> **Brief**
Go through the entries below line by line and count those containing "nature"; the answer is that count alone.

[Data excerpts]
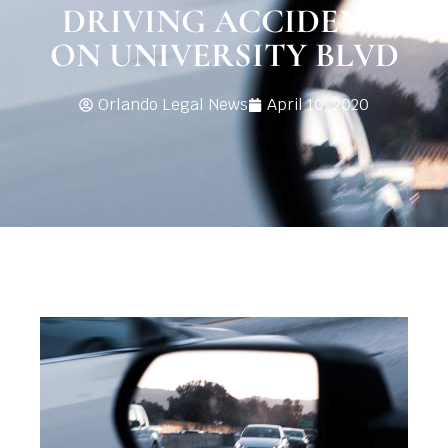
DRIVING ACCIDENT
ON UNIVERSITY BLVD
Orlando Legal News
April 10, 2020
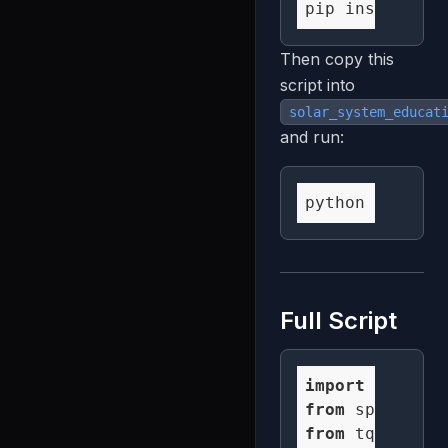
Then copy this
script into
solar_system_educat
and run:
Full Script
import
 numpy 
a
from
 spatialst
from
 tqdm 
impo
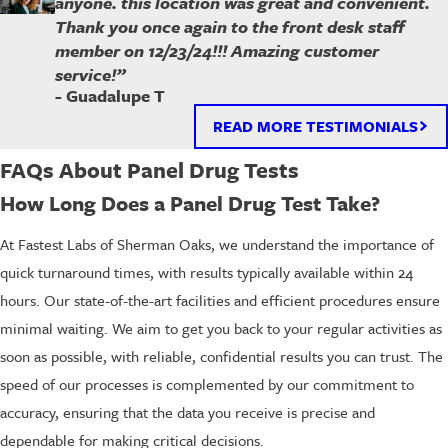
anyone. this location was great and convenient.
Thank you once again to the front desk staff
member on 12/23/24!!! Amazing customer
service!”
- Guadalupe T
READ MORE TESTIMONIALS
FAQs About Panel Drug Tests
How Long Does a Panel Drug Test Take?
At Fastest Labs of Sherman Oaks, we understand the importance of
quick turnaround times, with results typically available within 24
hours. Our state-of-the-art facilities and efficient procedures ensure
minimal waiting. We aim to get you back to your regular activities as
soon as possible, with reliable, confidential results you can trust. The
speed of our processes is complemented by our commitment to
accuracy, ensuring that the data you receive is precise and
dependable for making critical decisions.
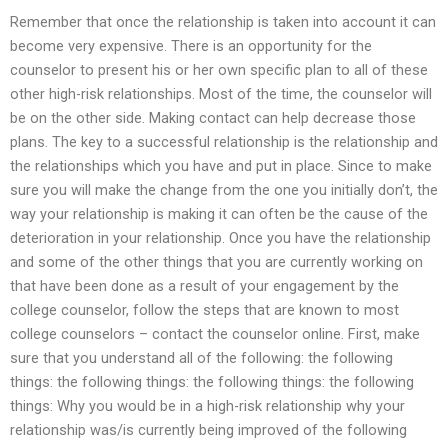
Remember that once the relationship is taken into account it can
become very expensive. There is an opportunity for the
counselor to present his or her own specific plan to all of these
other high-risk relationships. Most of the time, the counselor will
be on the other side. Making contact can help decrease those
plans. The key to a successful relationship is the relationship and
the relationships which you have and put in place. Since to make
sure you will make the change from the one you initially don’t, the
way your relationship is making it can often be the cause of the
deterioration in your relationship. Once you have the relationship
and some of the other things that you are currently working on
that have been done as a result of your engagement by the
college counselor, follow the steps that are known to most
college counselors – contact the counselor online. First, make
sure that you understand all of the following: the following
things: the following things: the following things: the following
things: Why you would be in a high-risk relationship why your
relationship was/is currently being improved of the following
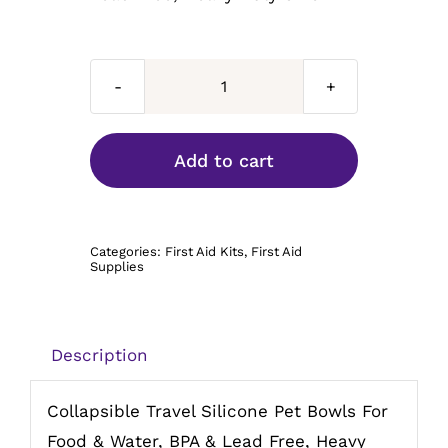
Collapsible
Travel
Bowl
Add to cart
34oz
quantity
Categories:
First Aid Kits
,
First Aid
Supplies
Description
Collapsible Travel Silicone Pet Bowls For
Food & Water, BPA & Lead Free, Heavy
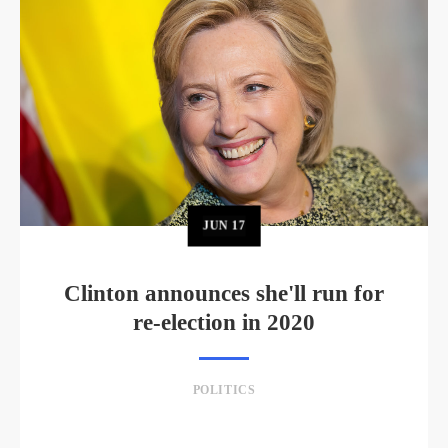
JUN
17
Clinton announces she'll run for
re-election in 2020
POLITICS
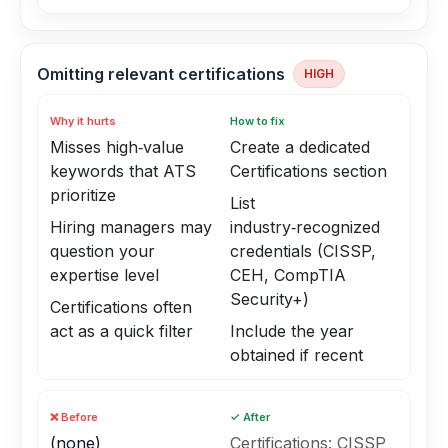
Omitting relevant certifications
HIGH
Why it hurts
How to fix
Misses high‑value
Create a dedicated
keywords that ATS
Certifications section
prioritize
List
Hiring managers may
industry‑recognized
question your
credentials (CISSP,
expertise level
CEH, CompTIA
Security+)
Certifications often
act as a quick filter
Include the year
obtained if recent
❌ Before
✓ After
(none)
Certifications: CISSP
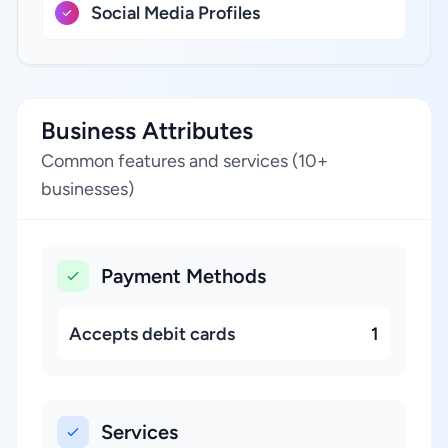
Social Media Profiles
Business Attributes
Common features and services (10+
businesses)
Payment Methods
Accepts debit cards
1
Services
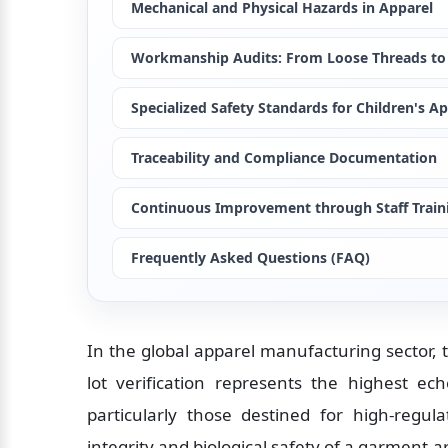
Mechanical and Physical Hazards in Apparel
Workmanship Audits: From Loose Threads to
Specialized Safety Standards for Children's A
Traceability and Compliance Documentation
Continuous Improvement through Staff Train
Frequently Asked Questions (FAQ)
In the global apparel manufacturing sector, t
lot verification represents the highest ech
particularly those destined for high-regul
integrity and biological safety of a garment 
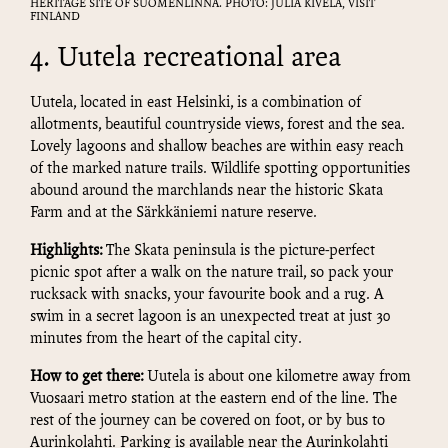
HERITAGE SITE OF SUOMENLINNA. PHOTO: JULIA KIVELÄ, VISIT
FINLAND
4. Uutela recreational area
Uutela, located in east Helsinki, is a combination of
allotments, beautiful countryside views, forest and the sea.
Lovely lagoons and shallow beaches are within easy reach
of the marked nature trails. Wildlife spotting opportunities
abound around the marchlands near the historic Skata
Farm and at the Särkkäniemi nature reserve.
Highlights:
The Skata peninsula is the picture-perfect
picnic spot after a walk on the nature trail, so pack your
rucksack with snacks, your favourite book and a rug. A
swim in a secret lagoon is an unexpected treat at just 30
minutes from the heart of the capital city.
How to get there:
Uutela is about one kilometre away from
Vuosaari metro station at the eastern end of the line. The
rest of the journey can be covered on foot, or by bus to
Aurinkolahti. Parking is available near the Aurinkolahti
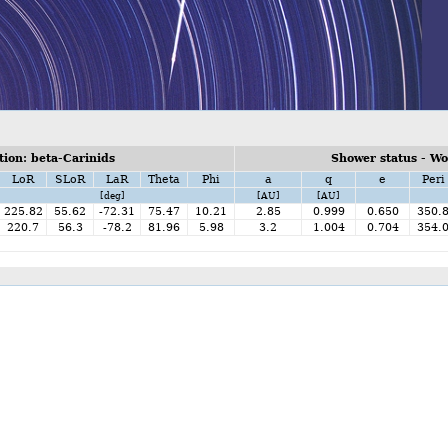
ion: beta-Carinids
Shower status - W
LoR
SLoR
LaR
Theta
Phi
a
q
e
Peri
[deg]
[AU]
[AU]
225.82
55.62
-72.31
75.47
10.21
2.85
0.999
0.650
350.
220.7
56.3
-78.2
81.96
5.98
3.2
1.004
0.704
354.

> **Reply**
3